◆ Problems and tasks ◆
A: Answer these questions using the passage about Uche Anichukwu.
(i) Which senator did Anichukwu begin working with?
(ii) Whose account of the Magi's journey does the passage mention?
(iii) Who emerged, leading the people to proclaim "We have found him"?
B: Pick up the passage about Uche Anichukwu and continue it from its last sentence.

◆ Selected extract ◆
--- START ---

With his transition to working with Senator Ekweremadu, Anichukwu sustained his vocation of national service—deploying his pen in the rigorous assessment of government projects, executive scorecards, and budgetary performances. Beyond Nigeria’s borders, he projected the brighter hues of our national identity, countering negative stereotypes with facts, intellect, and hope. Through his writing and strategic communication, he became a quiet but powerful ambassador of Nigeria’s possibilities. His audacious faith in a better Nigeria remains both infectious and inspiring.

In the past year, destiny again brought us together—this time in a defining collective effort to reimagine and recreate the Enugu State of our dreams. It was not a project driven by sentiment, clannishness, or selfish ambition, but by a sober conviction that the moment represented a historic opportunity—a turning point which, if missed, could take generations to recover. We saw it clearly. It felt prophetic, akin to the Magi’s journey so eloquently captured by T. S. Eliot.

We pressed forward—through rough terrains, fierce resistance, ambushes, and calculated distractions. Like Herod’s men of old, forces arose determined to abort the mission. Yet prophecy prevailed. Alongside Dan Nwomeh, Uche Anichukwu, myself, and later Reuben Onyishi, we journeyed through the harmattan of uncertainty, clothed in hope for a redeemed Enugu State. Even before the tunnel ended, we saw the light. And when Governor Peter Mbah emerged, the people joyfully proclaimed: “We have found him.”

--- END ---

◆ Recorded data ◆
--- START ---

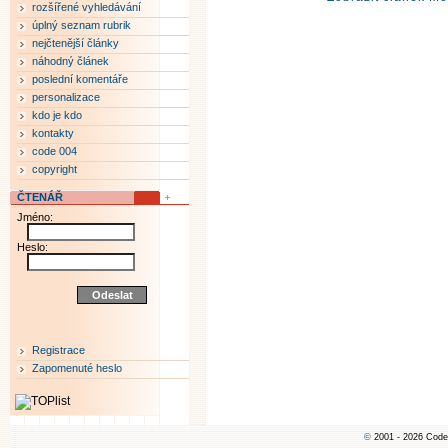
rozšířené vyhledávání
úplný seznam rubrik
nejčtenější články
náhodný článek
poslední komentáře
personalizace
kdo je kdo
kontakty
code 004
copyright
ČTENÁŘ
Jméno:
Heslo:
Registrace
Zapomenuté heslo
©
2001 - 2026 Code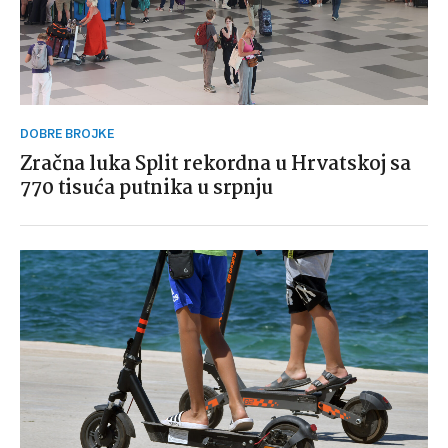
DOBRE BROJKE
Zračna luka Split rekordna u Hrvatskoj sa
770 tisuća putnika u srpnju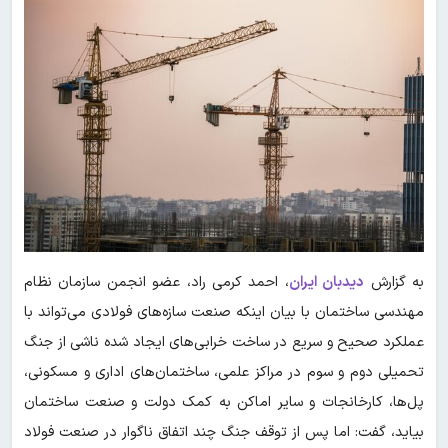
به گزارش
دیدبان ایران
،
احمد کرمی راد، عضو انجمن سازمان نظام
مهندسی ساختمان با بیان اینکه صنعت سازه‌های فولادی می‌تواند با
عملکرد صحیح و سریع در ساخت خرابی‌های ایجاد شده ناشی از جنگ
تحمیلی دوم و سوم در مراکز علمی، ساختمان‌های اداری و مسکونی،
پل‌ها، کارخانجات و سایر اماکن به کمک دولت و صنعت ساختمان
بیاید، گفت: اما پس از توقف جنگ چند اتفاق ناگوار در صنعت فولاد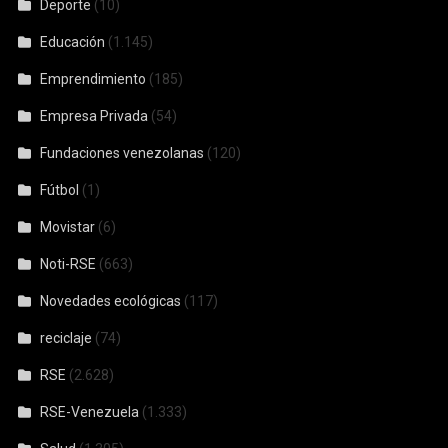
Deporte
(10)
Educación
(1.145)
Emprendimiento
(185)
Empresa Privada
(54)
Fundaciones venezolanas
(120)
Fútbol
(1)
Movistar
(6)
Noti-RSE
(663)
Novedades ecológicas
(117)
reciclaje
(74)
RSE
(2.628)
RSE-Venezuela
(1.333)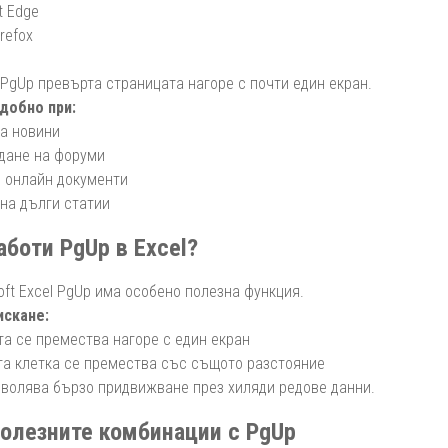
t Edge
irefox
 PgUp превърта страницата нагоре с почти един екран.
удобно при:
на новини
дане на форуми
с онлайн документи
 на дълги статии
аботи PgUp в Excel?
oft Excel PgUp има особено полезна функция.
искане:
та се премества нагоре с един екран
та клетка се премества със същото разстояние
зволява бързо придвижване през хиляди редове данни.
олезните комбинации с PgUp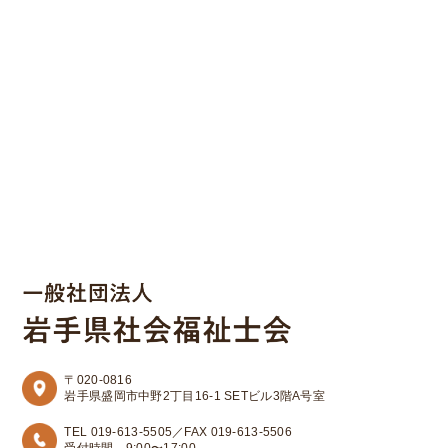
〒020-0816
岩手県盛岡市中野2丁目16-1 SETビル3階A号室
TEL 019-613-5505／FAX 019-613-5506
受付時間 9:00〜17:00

--- END ---

◆ Answer set ◆
A:
(i) Senator Ekweremadu
(ii) T. S. Eliot's
(iii) Governor Peter Mbah

B:
By every material and professional metric, Anichukwu qualifies as a “big man”—a foremost media and communications strategist, consultant to high-profile individuals and international organisations. Yet humility defines him more than affluence. He wears success lightly, teaching by example that true greatness needs no announcement. That lesson alone is priceless.

From him, I have also learnt discipline, proactivity, and the relentless pursuit of excellence. He works with zeal, precision, and respect for time—always delivering with clarity and calm. Working with him as Senior Special Assistant to the Executive Governor of Enugu State on External Relations has been an indelible privilege. He brings grace, balance, and equanimity to duty. For his understanding, professionalism, and camaraderie, I remain deeply grateful.

As you mark another year, Onyeishi Okanga, may the Almighty God renew your strength, enlarge your coast, and bless you beyond measure.

Happy Birthday, my elder brother—_my oga at work and even at home since I continue to learn from him_. May the years ahead be filled with grace, impact, divine favour, and enduring fulfilment. Congratulations, and many more fruitful years of God’s goodness and mercy.